Chinese diesel engines manufacturer

Henan Diesel Engine Industry Co., Ltd is a member of China Shipbuilding Industry Corporation (CSIC) and the research and manufacturing base of high and medium-speed, high power diesel engines in China, specialized in manufacturing, sale and service of diesel engines, gas engines, diesel generating sets, gas generating sets and emergency/fire pump sets.

==Products==
HND, built in 1958, specialized in manufacturing L12-180 and 42-160 diesel engines at the beginning.

===Licensed from Deutz===
It introduced the licensed technology from DEUTZ-MWM Company, Germany in 1985 and has produced series MWM234 diesel engines in V6, V8 and V12 and series MWM604BL6 diesel engines and TBD620V8, V12 and V16 diesel engines.
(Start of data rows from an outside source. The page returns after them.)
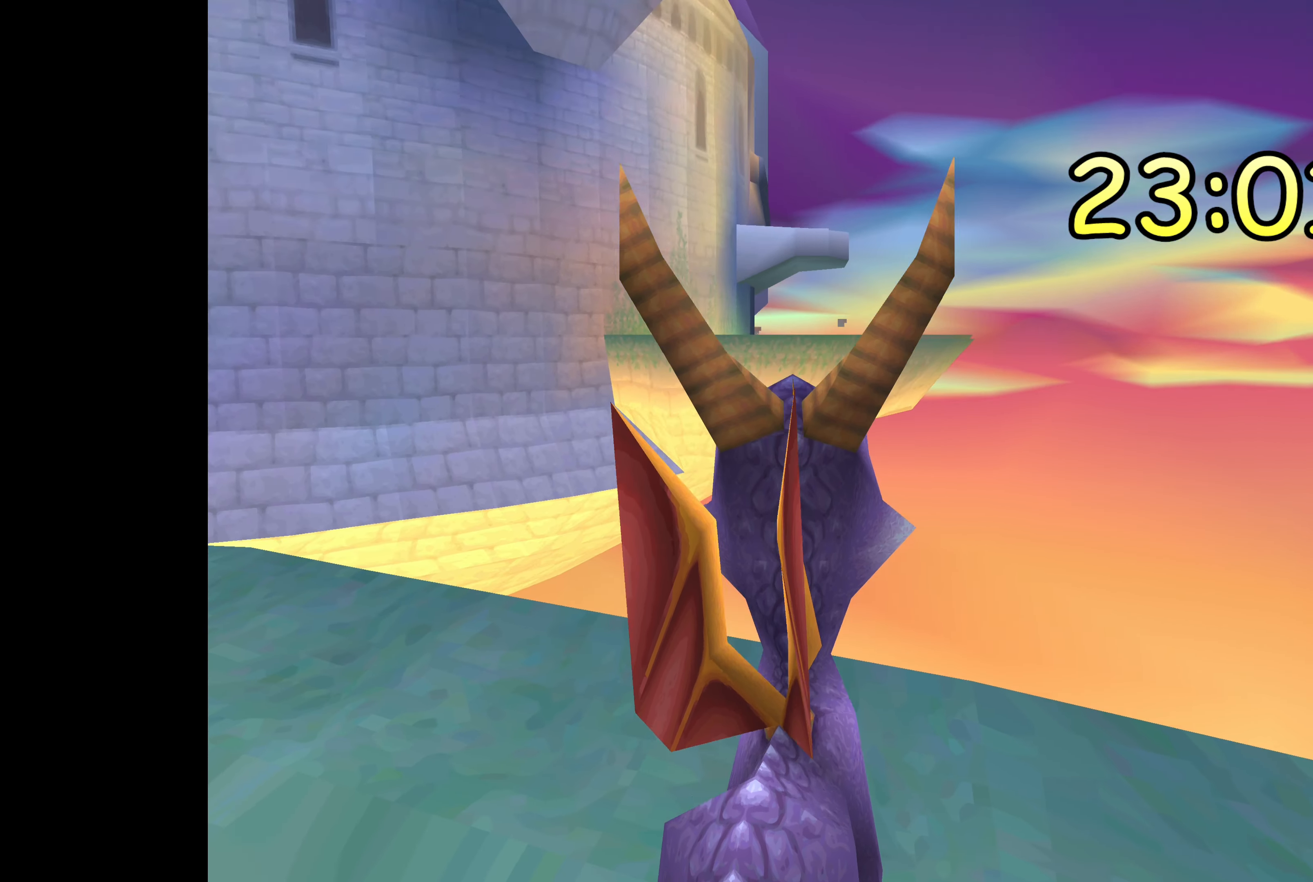
{"buttons": ["TRIANGLE"], "left_stick": "center", "right_stick": "center", "events": [[250, "left_stick", "down"], [383, "left_stick", "center"]]}
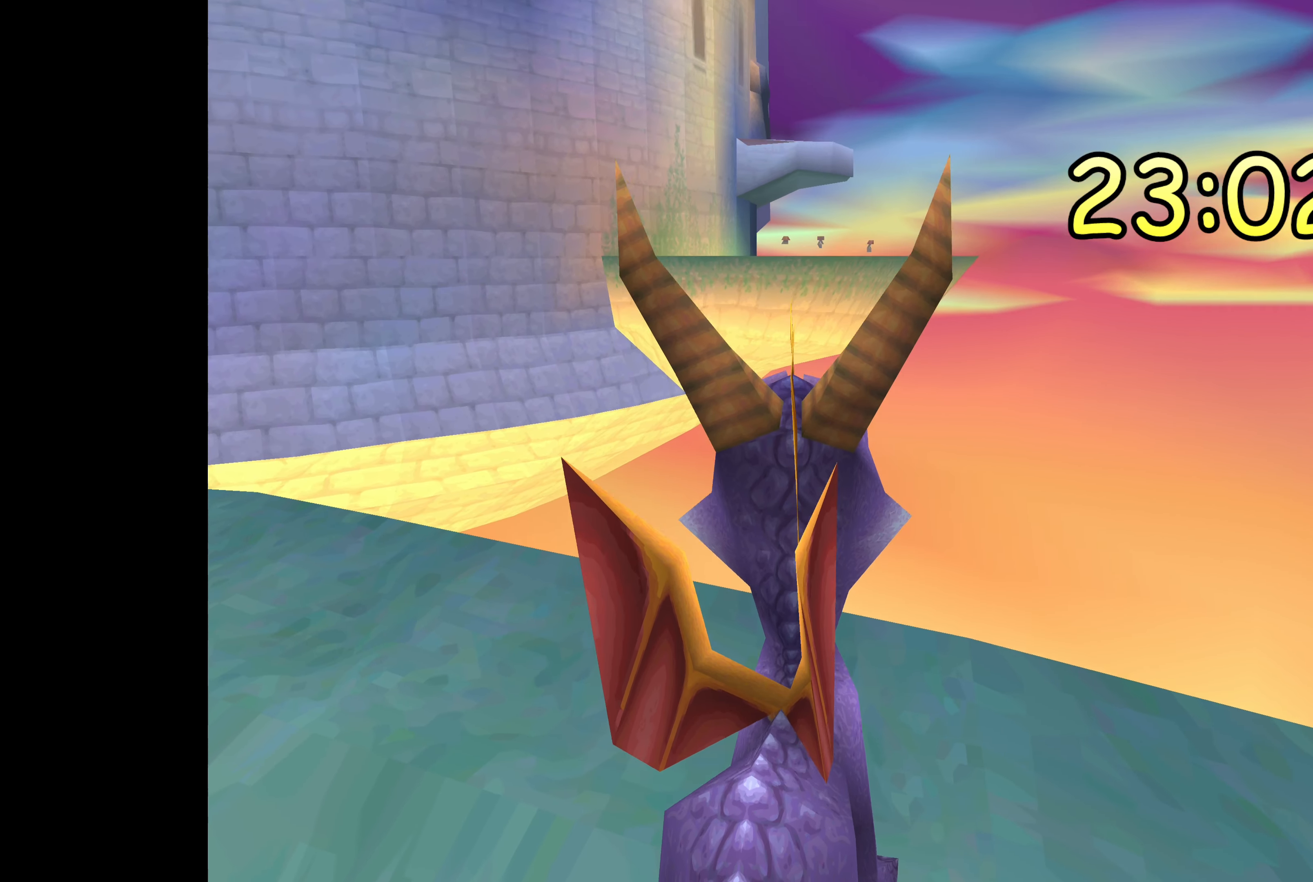
{"buttons": [], "left_stick": "center", "right_stick": "center", "events": [[167, "TRIANGLE", "up"]]}
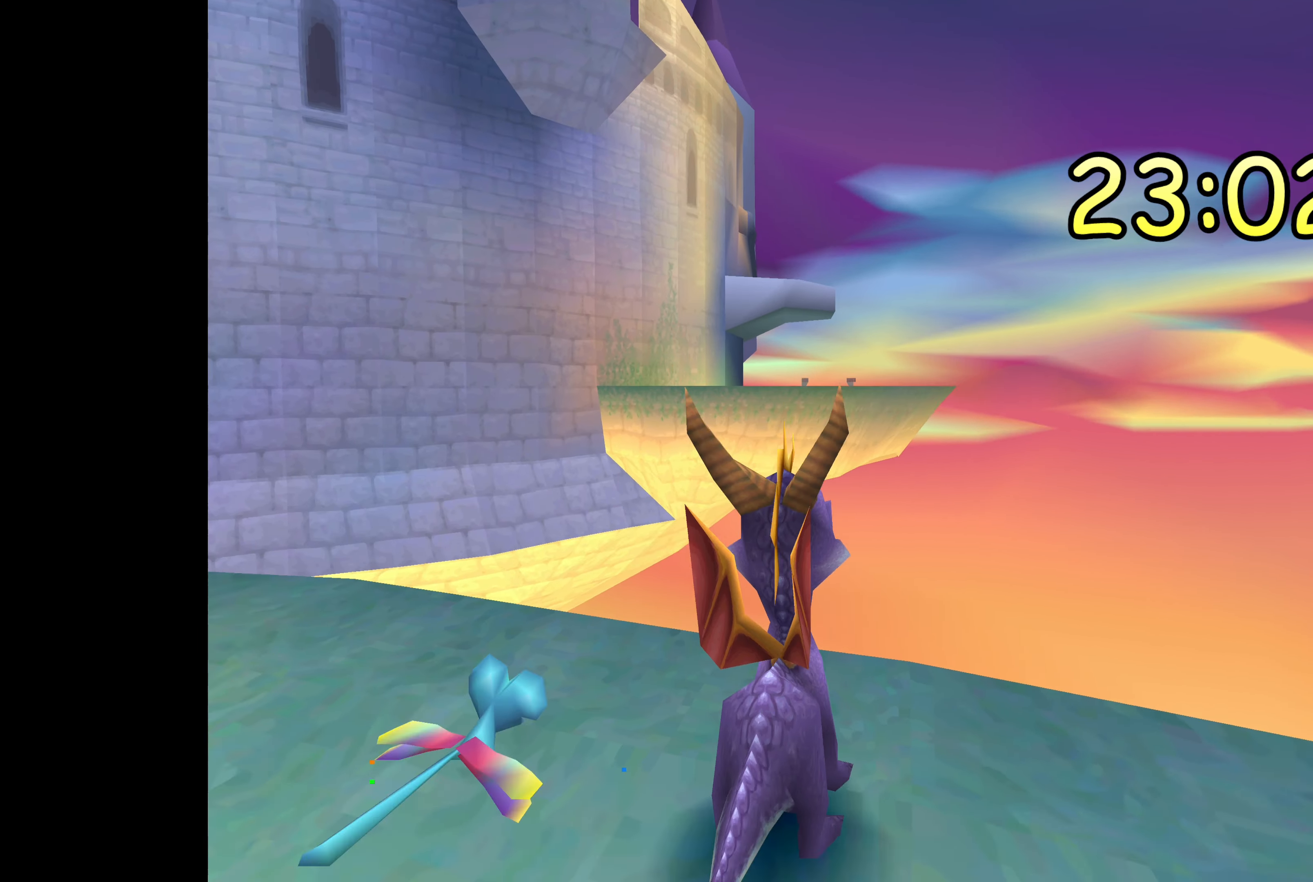
{"buttons": [], "left_stick": "center", "right_stick": "center", "events": [[83, "left_stick", "up"], [250, "left_stick", "center"]]}
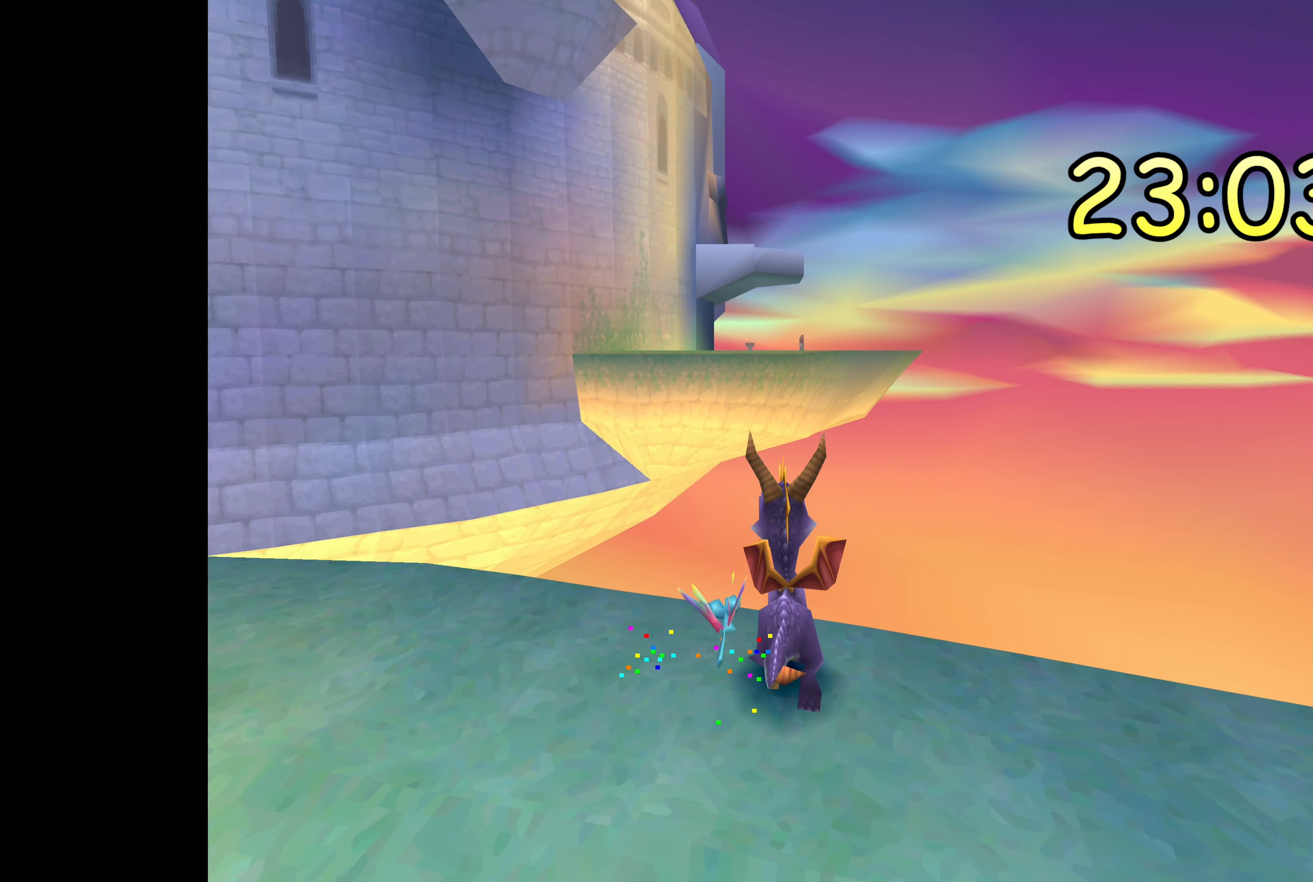
{"buttons": ["TRIANGLE"], "left_stick": "center", "right_stick": "center", "events": [[83, "TRIANGLE", "down"]]}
It has researched and developed series TBD236 and TBD620L6 diesel engines and gas engines with its own intellectual property.

===Licensed from MAN B&W===
In 2007, the company obtained the license of manufacturing L16/24 and L21/31 engines from MAN B&W Co., and began batch production in 2008. At present, the output of diesel engines covers 110 kW~2336 kW and that of diesel generating sets covers 80 kW~1700 kW.

==Certification==
The quality system of design, development, production and servicing of diesel engines, gas engines, diesel generating sets and gas generating sets has been certified by China Xinshidai Quality System Certification Body in accordance with GB/T19001-2000(idtISO9001:2000), at the same time, the quality system of design, development, production and servicing of diesel engines, diesel generation sets has also been certified by this Body in accordance with GJB/Z9001-2001, It means HND got two certificates both for military and civil products. It is also able to provide IMO 2000 NOx emission certificates and classification certificates of CCS, ZY, ABS, GL, BV, DNV and LR.

==Applications==
The products are not only widely used in the ship field such as military equipment, commercial cargo ship, passenger ship, tourist ship, working ship, fishing ship and high-speed vessel but also in other fields such as petroleum industry, coal industry, mining, nuclear power station, hydropower station, emergency/fire pump and special vehicles.

==Exports==
The company's products have been exported to more than 50 countries and regions in Asia, Europe, Africa, the Americas and Oceania.